> **Extrait du document**
........

L'ironie du débat sur l'interdiction de la nourriture de rue à Bangkok a été que ça a incité des étrangers – surtout des médias occidentaux – à signaler à quel point la nourriture de rue était unique et dynamique ici avant que le régime militaire fasse légèrement marche arrière.

 

En réponse aux articles des médias étrangers au sujet du toilettage (lire : interdiction) de la nourriture de rue dans la capitale thaïe, le régime a rapidement rassuré les touristes en leur disant que les stands seraient toujours présents à certains endroits très touristiques, comme Yaowarat (Chinatown) ou Khaosan road.

 

Néanmoins, peu de choses ont été dites sur la nourriture de rue et ce que ça signifie pour les Thaïs vivant et travaillant à Bangkok. C'est comme si le gouvernement ne se préoccupait que de l'argent des touristes.

 

Maintenant que beaucoup de rues de Bangkok sont vides de stands, des centaines de milliers de travailleurs qui en dépendent se ruent sur les supérettes omniprésentes pour savourer des plateaux repas surgelés. On voit clairement qui va en profiter, que ce soit pour le goût, l'aspect nutritionnel ou l'argent. Beaucoup sont comme des chats nourris inlassablement de nourriture toute prête ou pré-cuite.

........

> **Enregistrements à examiner**
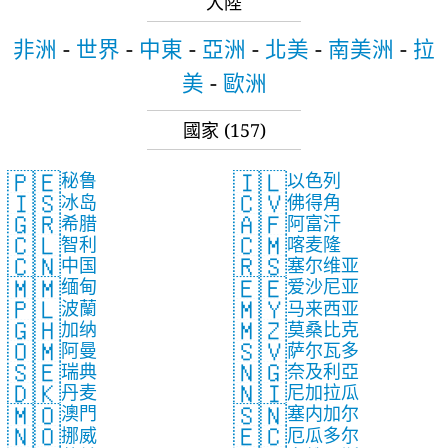
大陸
非洲
-
世界
-
中東
-
亞洲
-
北美
-
南美洲
-
拉
美
-
歐洲
國家
(157)
🇵🇪
🇮🇱
秘鲁
以色列
🇮🇸
🇨🇻
冰岛
佛得角
🇬🇷
🇦🇫
希腊
阿富汗
🇨🇱
🇨🇲
智利
喀麦隆
🇨🇳
🇷🇸
中国
塞尔维亚
🇲🇲
🇪🇪
缅甸
爱沙尼亚
🇵🇱
🇲🇾
波蘭
马来西亚
🇬🇭
🇲🇿
加纳
莫桑比克
🇴🇲
🇸🇻
阿曼
萨尔瓦多
🇸🇪
🇳🇬
瑞典
奈及利亞
🇩🇰
🇳🇮
丹麦
尼加拉瓜
🇲🇴
🇸🇳
澳門
塞内加尔
🇳🇴
🇪🇨
挪威
厄瓜多尔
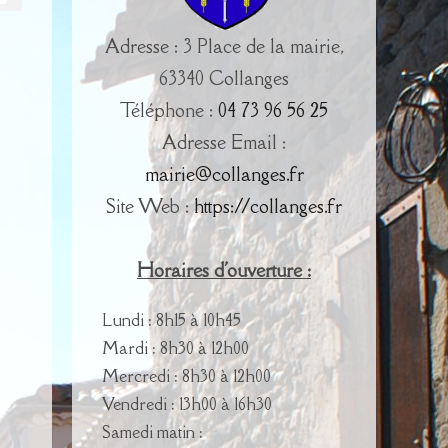
Adresse : 3 Place de la mairie,
63340 Collanges
Téléphone :
04 73 96 56 25
Adresse Email :
mairie@collanges.fr
Site Web :
https://collanges.fr
Horaires d'ouverture :
Lundi : 8h15 à 10h45
Mardi : 8h30 à 12h00
Mercredi : 8h30 à 12h00
Vendredi : 13h00 à 16h30
Samedi matin :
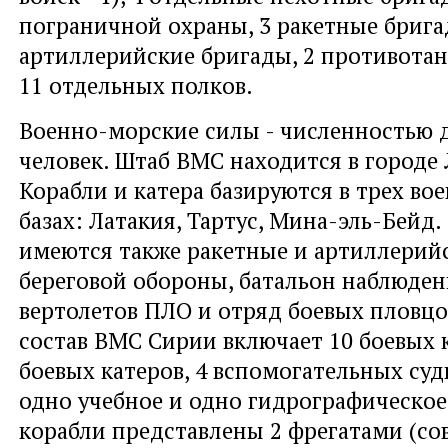
пограничной охраны, 3 ракетные брига
артиллерийские бригады, 2 противотан
11 отдельных полков.
Военно-морские силы - численностью д
человек. Штаб ВМС находится в городе 
Корабли и катера базируются в трех в
базах: Латакия, Тартус, Мина-эль-Бейд.
имеются также ракетные и артиллерий
береговой обороны, батальон наблюден
вертолетов ПЛО и отряд боевых пловцо
состав ВМС Сирии включает 10 боевых к
боевых катеров, 4 вспомогательных судн
одно учебное и одно гидрографическое
корабли представлены 2 фрегатами (со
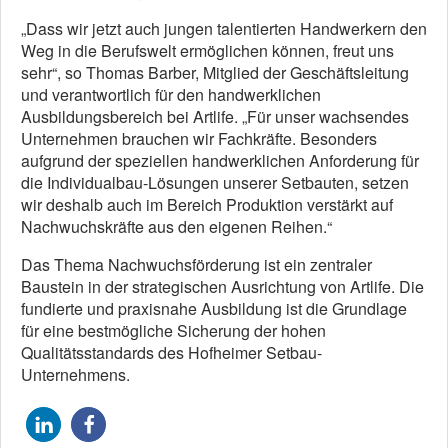
„Dass wir jetzt auch jungen talentierten Handwerkern den
Weg in die Berufswelt ermöglichen können, freut uns
sehr“, so Thomas Barber, Mitglied der Geschäftsleitung
und verantwortlich für den handwerklichen
Ausbildungsbereich bei Artlife. „Für unser wachsendes
Unternehmen brauchen wir Fachkräfte. Besonders
aufgrund der speziellen handwerklichen Anforderung für
die Individualbau-Lösungen unserer Setbauten, setzen
wir deshalb auch im Bereich Produktion verstärkt auf
Nachwuchskräfte aus den eigenen Reihen.“
Das Thema Nachwuchsförderung ist ein zentraler
Baustein in der strategischen Ausrichtung von Artlife. Die
fundierte und praxisnahe Ausbildung ist die Grundlage
für eine bestmögliche Sicherung der hohen
Qualitätsstandards des Hofheimer Setbau-
Unternehmens.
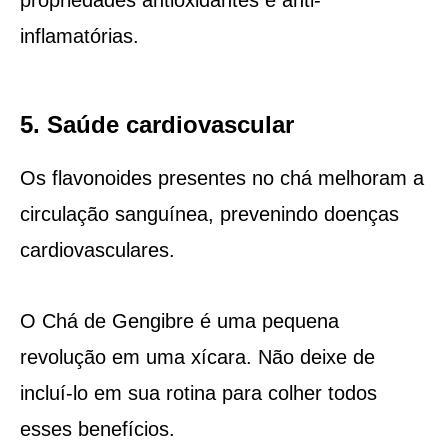
inflamatórias.
5. Saúde cardiovascular
Os flavonoides presentes no chá melhoram a
circulação sanguínea, prevenindo doenças
cardiovasculares.
O Chá de Gengibre é uma pequena
revolução em uma xícara. Não deixe de
incluí-lo em sua rotina para colher todos
esses benefícios.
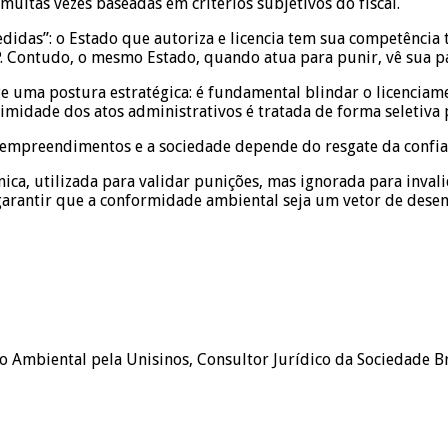
uitas vezes baseadas em critérios subjetivos do fiscal.
didas”: o Estado que autoriza e licencia tem sua competência
Contudo, o mesmo Estado, quando atua para punir, vê sua pal
ige uma postura estratégica: é fundamental blindar o licenci
midade dos atos administrativos é tratada de forma seletiva p
s empreendimentos e a sociedade depende do resgate da confia
a, utilizada para validar punições, mas ignorada para invalida
 garantir que a conformidade ambiental seja um vetor de dese
o Ambiental pela Unisinos, Consultor Jurídico da Sociedade B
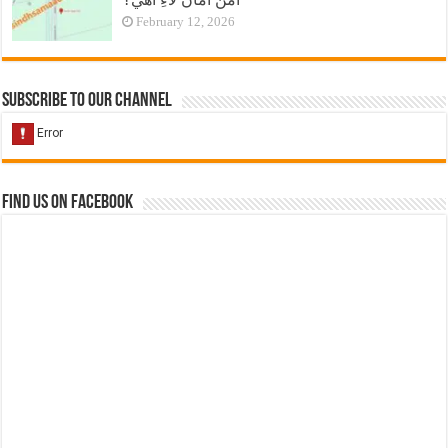
February 12, 2026
Subscribe to our Channel
Find us on Facebook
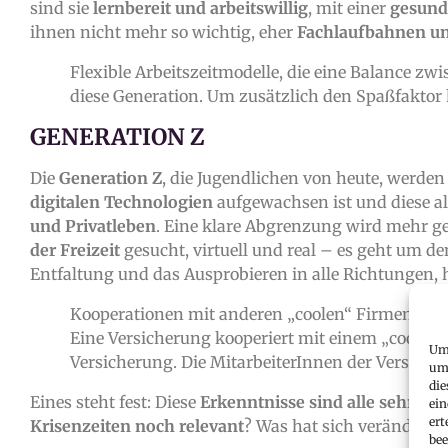
sind sie
lernbereit und arbeitswillig
, mit einer
gesund
ihnen nicht mehr so wichtig, eher
Fachlaufbahnen un
Flexible Arbeitszeitmodelle, die eine Balance zw
diese Generation. Um zusätzlich den Spaßfaktor
GENERATION Z
Die
Generation Z
, die Jugendlichen von heute, werde
digitalen Technologien
aufgewachsen ist und diese als
und Privatleben
. Eine klare Abgrenzung wird mehr 
der Freizeit
gesucht, virtuell und real – es geht um d
Entfaltung und das Ausprobieren in alle Richtungen, 
Kooperationen mit anderen „coolen“ Firmen – i
Eine Versicherung kooperiert mit einem „coolen
Um 
Versicherung. Die MitarbeiterInnen der Versiche
um 
die
Eines steht fest: Diese
Erkenntnisse sind alle sehr sp
ein
ert
Krisenzeiten noch relevant
? Was hat sich verändert?
bee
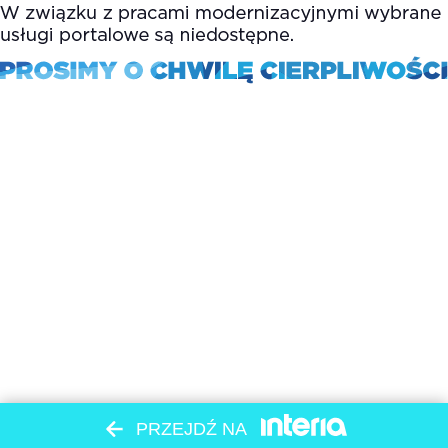
PRZEJDŹ NA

........

> **Tâche à faire**
Poursuivez, s'il vous plaît, le texte sur la nourriture de rue à Bangkok à partir de sa dernière phrase.

> **Corrigé de l'exercice**
 

La junte a utilisé le prétexte de l'hygiène et de l'ordre pour ce nettoyage. Depuis, de nombreuses rues de Bangkok, comme Lat Phrao ressemble à des rues désertes ou des villes fantômes la nuit, maintenant que de nombreux vendeurs ont été déplacés. On a simplement dit aux commerçants, pour la plupart de condition modeste, de disparaître, ou on leur a proposé des sites si difficiles d'accès que le résultat est le même.

 

Que ce soit intentionnel ou non, les conséquences sur le dynamisme de Bangkok sont palpables. C'est comme si nous étions atomisés, nos relations humaines réduites, prêts pour une régime militaire aussi long qu'un marathon, plus long que ce que la junte promet sans cesse au sujet de sa longévité.

 

Contrairement au personnel des supérettes comme 7-Eleven et FamilyMart – possessions d'immenses conglomérats thaïs – qui vous demandent si vous voulez acheter des raviolis chinois ou autre en vous remerciant machinalement à la caisse, les contacts humains sont imprévisibles quand on discute avec les vendeurs des rues.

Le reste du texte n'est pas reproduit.